Et pour cause, Erdogan chercherait à obtenir les bonnes grâces de Washington. Depuis l’arrivée au pouvoir de Joe Biden, les rapports entre les deux pays se sont tendus, plusieurs dossiers étant venus entraver les relations bilatérales. Dès sa prise de fonction, le Président américain s’est entouré de conseillers partisans de la défense des minorités kurdes en Orient. Ce qui n’a pas manqué de déplaire à son homologue turc. Le paroxysme de ce refroidissement entre les deux pays est intervenu le 24 avril dernier, lorsque Washington a décidé de reconnaître le génocide arménien.
Ce qui n’étonne guère «quand on sait que les États-Unis ne disposent pas de beaucoup d’options sur le dossier afghan», estime Umar Karim.
«La Turquie voit définitivement l’Afghanistan comme un lieu de coopération avec les États-Unis. Ankara tentera de faire comprendre à Washington qu’il est un allié utile et qu’il est prêt à travailler avec eux sur des objectifs communs», souligne-t-il.
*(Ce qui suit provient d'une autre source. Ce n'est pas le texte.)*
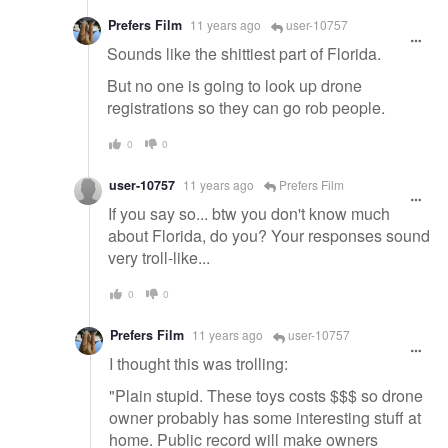
Prefers Film
11 years ago
user-10757
Sounds like the shittiest part of Florida.
But no one is going to look up drone
registrations so they can go rob people.
0
0
user-10757
11 years ago
Prefers Film
If you say so... btw you don't know much
about Florida, do you? Your responses sound
very troll-like...
0
0
Prefers Film
11 years ago
user-10757
I thought this was trolling:
"Plain stupid. These toys costs $$$ so drone
owner probably has some interesting stuff at
home. Public record will make owners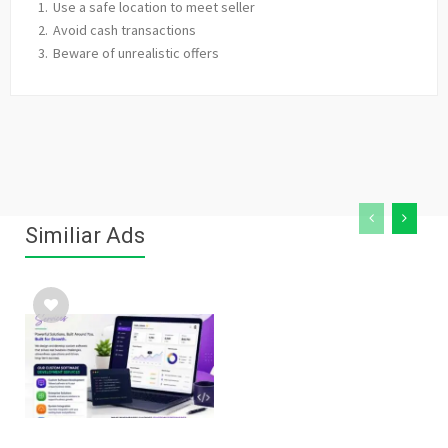
Use a safe location to meet seller
Avoid cash transactions
Beware of unrealistic offers
Similiar Ads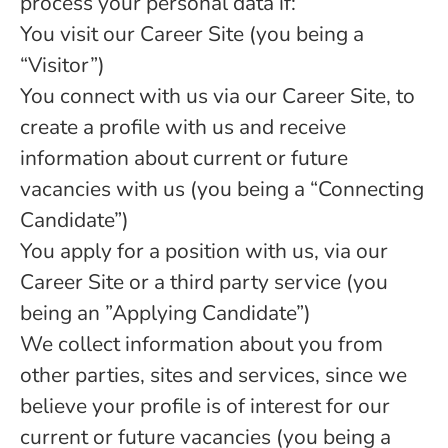
process your personal data if:
You visit our Career Site (you being a
“Visitor”)
You connect with us via our Career Site, to
create a profile with us and receive
information about current or future
vacancies with us (you being a “Connecting
Candidate”)
You apply for a position with us, via our
Career Site or a third party service (you
being an ”Applying Candidate”)
We collect information about you from
other parties, sites and services, since we
believe your profile is of interest for our
current or future vacancies (you being a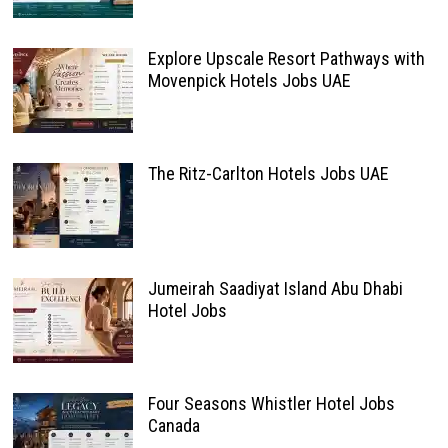
Explore Upscale Resort Pathways with
Movenpick Hotels Jobs UAE
The Ritz-Carlton Hotels Jobs UAE
Jumeirah Saadiyat Island Abu Dhabi
Hotel Jobs
Four Seasons Whistler Hotel Jobs
Canada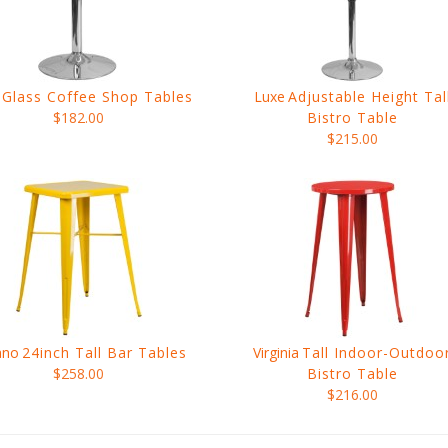
Glass Coffee Shop Tables
Luxe
Adjustable Height Tal
$182.00
Bistro Table
$215.00
ano
24inch Tall Bar Tables
Virginia
Tall Indoor-Outdoo
$258.00
Bistro Table
$216.00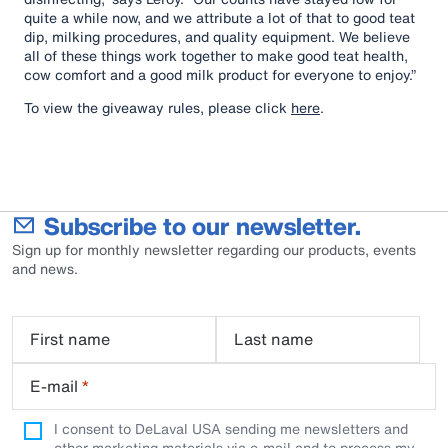
quite a while now, and we attribute a lot of that to good teat
dip, milking procedures, and quality equipment. We believe
all of these things work together to make good teat health,
cow comfort and a good milk product for everyone to enjoy.”
To view the giveaway rules, please click
here
.
Subscribe to our newsletter.
Sign up for monthly newsletter regarding our products, events
and news.
First name
Last name
E-mail
*
I consent to DeLaval USA sending me newsletters and
other marketing materials via e-mail and to process my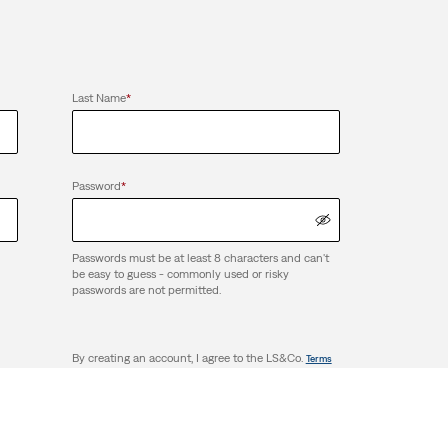
Last Name
*
Password
*
Passwords must be at least 8 characters and can't
be easy to guess - commonly used or risky
passwords are not permitted.
By creating an account, I agree to the LS&Co.
Terms
. I have read the LS&Co.
. and
of Use
Privacy Policy
Terms and Conditions.
Create Account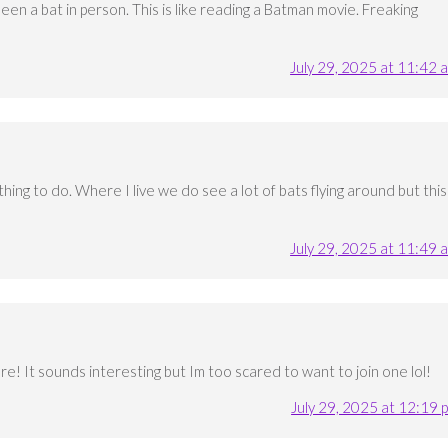
 seen a bat in person. This is like reading a Batman movie. Freaking
July 29, 2025 at 11:42 
hing to do. Where I live we do see a lot of bats flying around but this
July 29, 2025 at 11:49 
re! It sounds interesting but Im too scared to want to join one lol!
July 29, 2025 at 12:19 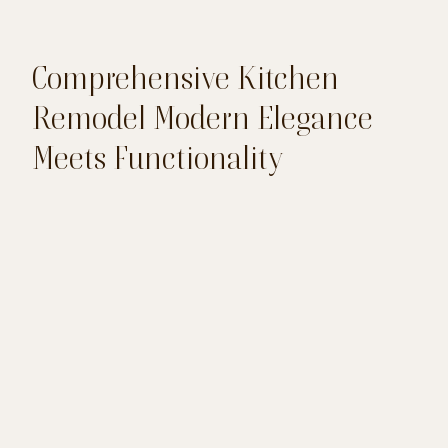
Comprehensive Kitchen
Remodel Modern Elegance
Meets Functionality
This kitchen remodel blends modern design
with practical upgrades to create a stunning
and functional space. With new wood flooring,
elegant cabinetry, and quartz countertops, the
kitchen now offers both beauty and durability.
The addition of a stone accent wall and
updated lighting enhances the overall
aesthetic, making it a warm and inviting
centerpiece of the home.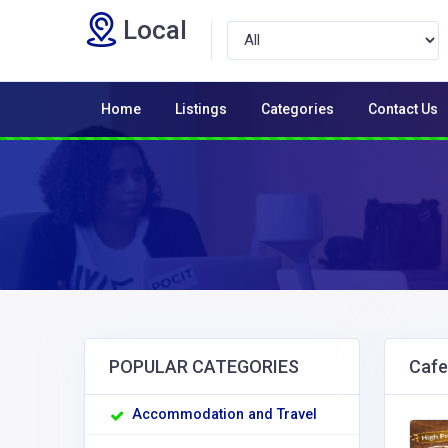
Local
Home
Listings
Categories
Contact Us
POPULAR CATEGORIES
Cafe
Accommodation and Travel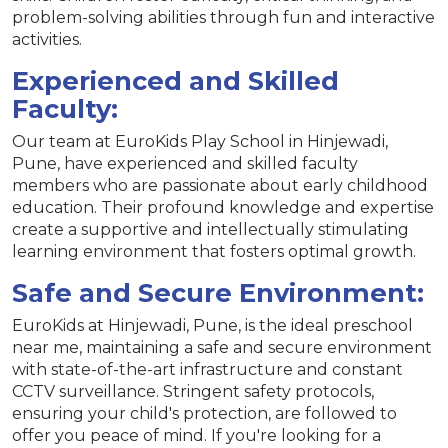
problem-solving abilities through fun and interactive
activities.
Experienced and Skilled
Faculty:
Our team at EuroKids Play School in Hinjewadi,
Pune, have experienced and skilled faculty
members who are passionate about early childhood
education. Their profound knowledge and expertise
create a supportive and intellectually stimulating
learning environment that fosters optimal growth.
Safe and Secure Environment:
EuroKids at Hinjewadi, Pune, is the ideal preschool
near me, maintaining a safe and secure environment
with state-of-the-art infrastructure and constant
CCTV surveillance. Stringent safety protocols,
ensuring your child's protection, are followed to
offer you peace of mind. If you're looking for a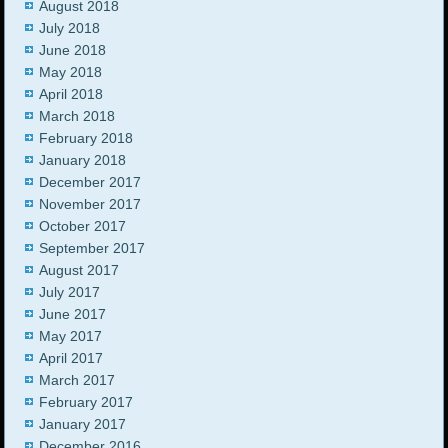
August 2018
July 2018
June 2018
May 2018
April 2018
March 2018
February 2018
January 2018
December 2017
November 2017
October 2017
September 2017
August 2017
July 2017
June 2017
May 2017
April 2017
March 2017
February 2017
January 2017
December 2016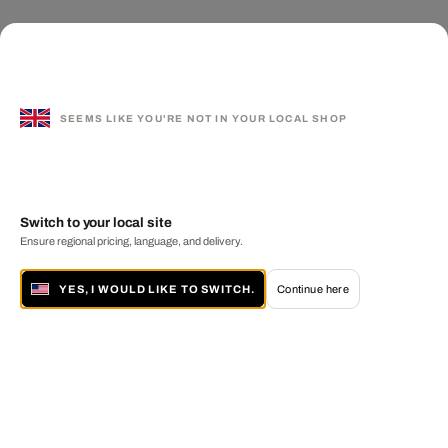
SEEMS LIKE YOU'RE NOT IN YOUR LOCAL SHOP
Switch to your local site
Ensure regional pricing, language, and delivery.
YES, I WOULD LIKE TO SWITCH.
Continue here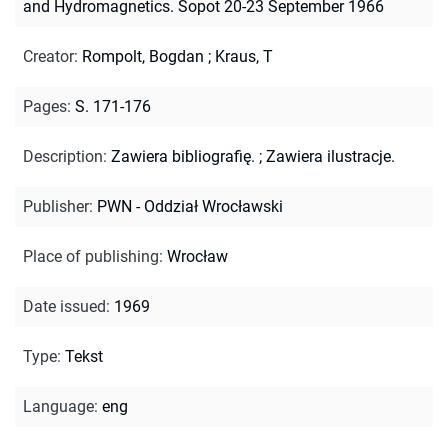
and Hydromagnetics. Sopot 20-23 September 1966
Creator
:
Rompolt, Bogdan
;
Kraus, T
Pages
:
S. 171-176
Description
:
Zawiera bibliografię.
;
Zawiera ilustracje.
Publisher
:
PWN - Oddział Wrocławski
Place of publishing
:
Wrocław
Date issued
:
1969
Type
:
Tekst
Language
:
eng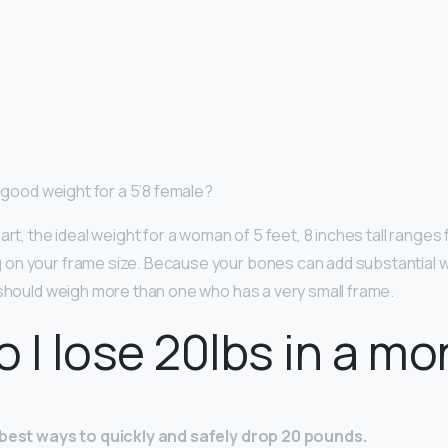
a good weight for a 5’8 female?
art, the ideal weight for a woman of 5 feet, 8 inches tall ranges
 on ​your frame size​. Because your bones can add substantial
 should weigh more than one who has a very small frame.
 I lose 20lbs in a mo
 best ways to quickly and safely drop 20 pounds.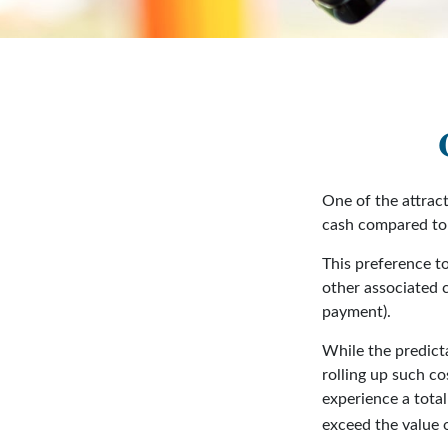
One of the attract
cash compared to 
This preference t
other associated 
payment).
While the predict
rolling up such co
experience a tota
exceed the value 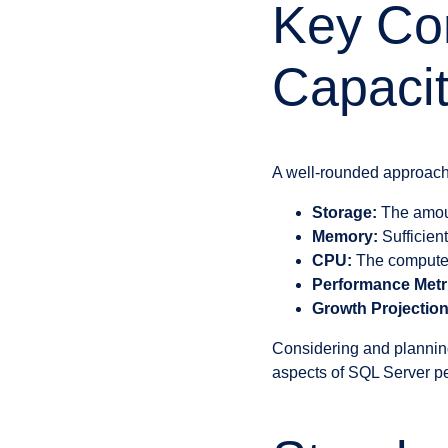
Key Co
Capacit
A well-rounded approach
Storage:
The amount
Memory:
Sufficien
CPU:
The compute c
Performance Metr
Growth Projection
Considering and planning
aspects of SQL Server pe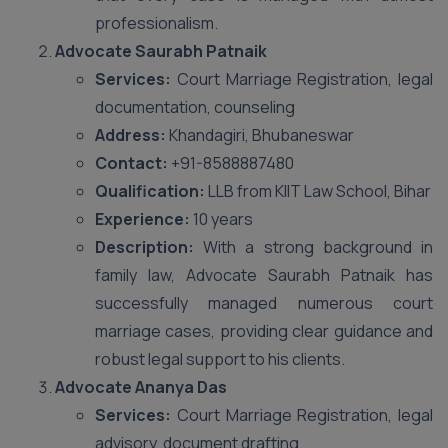
professionalism.
Advocate Saurabh Patnaik
Services:
Court Marriage Registration, legal
documentation, counseling
Address:
Khandagiri, Bhubaneswar
Contact:
+91-8588887480
Qualification:
LLB from KIIT Law School, Bihar
Experience:
10 years
Description:
With a strong background in
family law, Advocate Saurabh Patnaik has
successfully managed numerous court
marriage cases, providing clear guidance and
robust legal support to his clients.
Advocate Ananya Das
Services:
Court Marriage Registration, legal
advisory, document drafting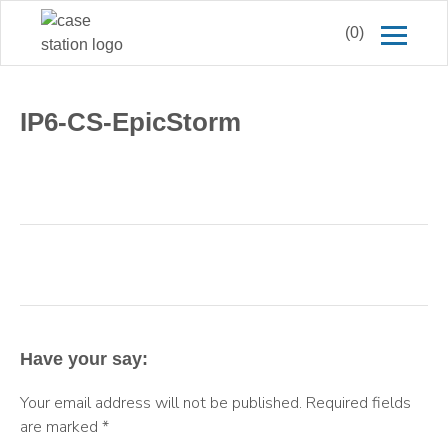
(0)
IP6-CS-EpicStorm
Have your say:
Your email address will not be published.
Required fields
are marked
*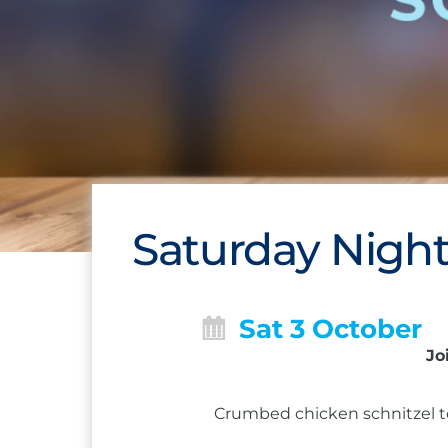
Saturday Night
Sat 3 October
Jo
Crumbed chicken schnitzel to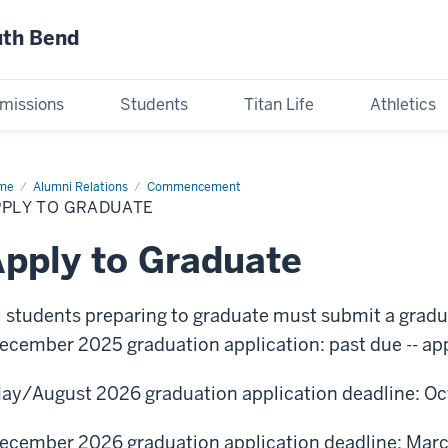
uth Bend
missions
Students
Titan Life
Athletics
me
Apply
Alumni Relations
Commencement
PPLY TO GRADUATE
aduate
pply to Graduate
l students preparing to graduate must submit a gradu
ecember 2025 graduation application: past due -- app
ay/August 2026 graduation application deadline: Oc
ecember 2026 graduation application deadline: Marc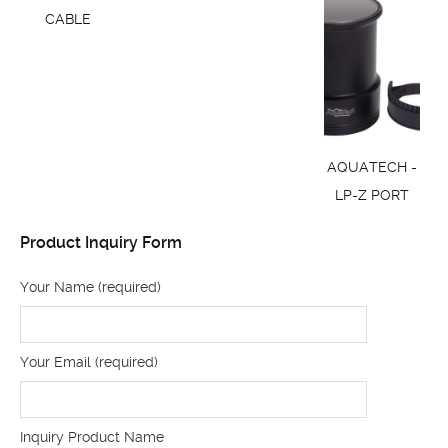
CABLE
AQUATECH -
LP-Z PORT
Product Inquiry Form
Your Name (required)
Your Email (required)
Inquiry Product Name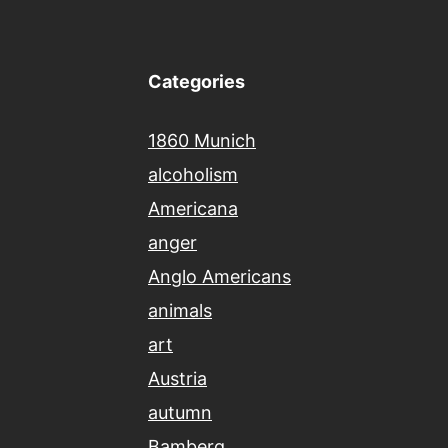
Categories
1860 Munich
alcoholism
Americana
anger
Anglo Americans
animals
art
Austria
autumn
Bamberg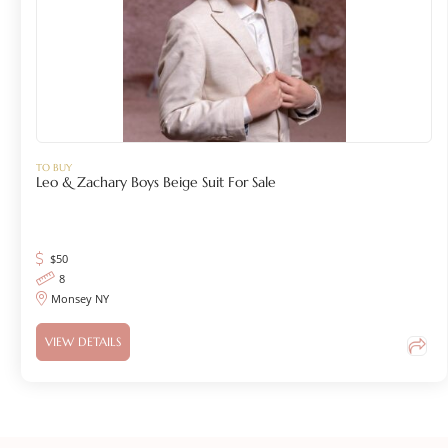
TO BUY
Leo & Zachary Boys Beige Suit For Sale
$
50
8
Monsey NY
VIEW DETAILS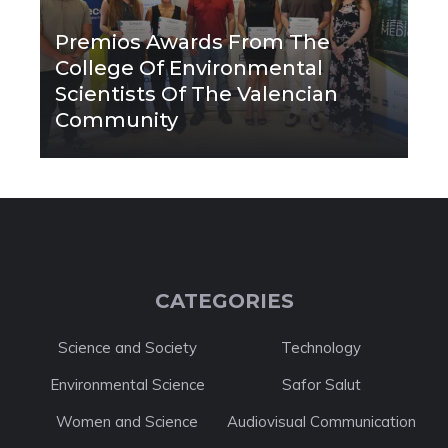
Premios Awards From The
College Of Environmental
Scientists Of The Valencian
Community
CATEGORIES
Science and Society
Technology
Environmental Science
Safor Salut
Women and Science
Audiovisual Communication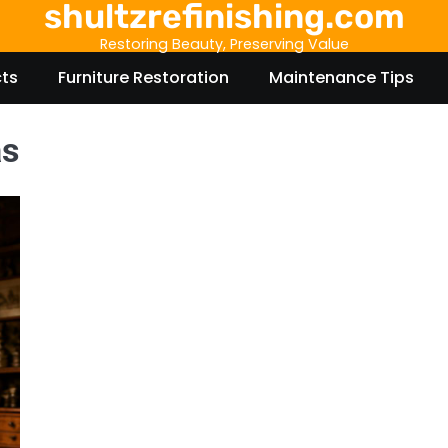
shultzrefinishing.com
Restoring Beauty, Preserving Value
cts
Furniture Restoration
Maintenance Tips
as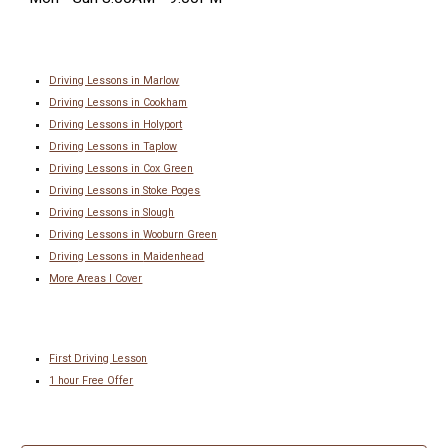
Driving Lessons in Marlow
Driving Lessons in Cookham
Driving Lessons in Holyport
Driving Lessons in Taplow
Driving Lessons in Cox Green
Driving Lessons in
Stoke Poges
Driving Lessons in
Slough
Driving Lessons in
Wooburn Green
Driving Lessons in
Maidenhead
More Areas I Cover
First Driving Lesson
1 hour Free Offer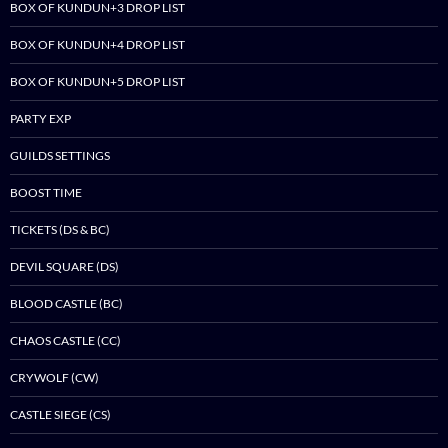
BOX OF KUNDUN+3 DROP LIST
BOX OF KUNDUN+4 DROP LIST
BOX OF KUNDUN+5 DROP LIST
PARTY EXP
GUILDS SETTINGS
BOOST TIME
TICKETS (DS & BC)
DEVIL SQUARE (DS)
BLOOD CASTLE (BC)
CHAOS CASTLE (CC)
CRYWOLF (CW)
CASTLE SIEGE (CS)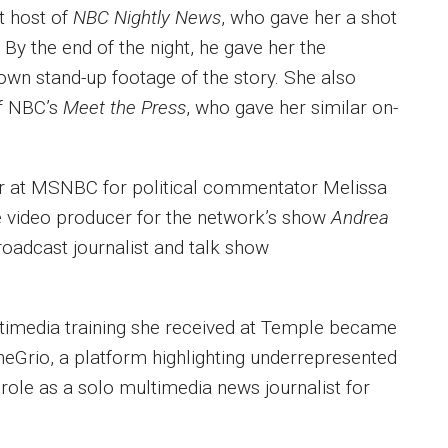
t host of
NBC Nightly News
, who gave her a shot
 By the end of the night, he gave her the
 own stand-up footage of the story. She also
of NBC’s
Meet the Press
, who gave her similar on-
cer at MSNBC for political commentator Melissa
te video producer for the network’s show
Andrea
roadcast journalist and talk show
ultimedia training she received at Temple became
heGrio, a platform highlighting underrepresented
role as a solo multimedia news journalist for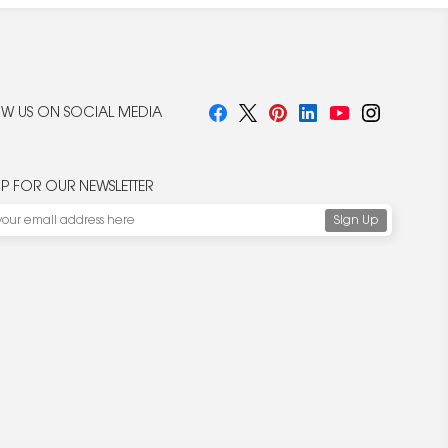
W US ON SOCIAL MEDIA
UP FOR OUR NEWSLETTER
«Le déploiement de la Turquie entraîne certains défis. Et les États-Unis pourraient voir la présence turque comme un bon arrangement après le départ de leurs troupes», ajoute notre interlocuteur. Le déploiement des forces turques avec l’aval de l’Otan et des États-Unis servirait accessoirement les intérêts de politique étrangère orientale d’Erdogan.
Les talibans, future menace pour la Turquie ?
«Avec ce déploiement en Afghanistan, il y aura indubitablement des problèmes avec les talibans qui eux refusent catégoriquement le futur rôle des forces turques sur le terrain. Il pourrait en résulter des attaques contre les intérêts turcs, ce qui n’est jamais arrivé auparavant», explique-t-il.
En effet, un porte-parole des talibans a fait savoir qu’ils s’opposaient fermement à la présence des forces turques dans le pays et qu’Ankara devait retirer ses troupes dans le cadre de l’accord de 2020 pour le retrait des forces étrangères.
À force de vouloir jouer sur tous les tableaux, la Turquie pourrait bien finir par perdre quelques plumes à son tour. «Avec sa présence au sol, cela fera de la Turquie un acteur de la violence afghane, rôle qu’elle avait évité jusqu’à présent», conclut Umar Karim.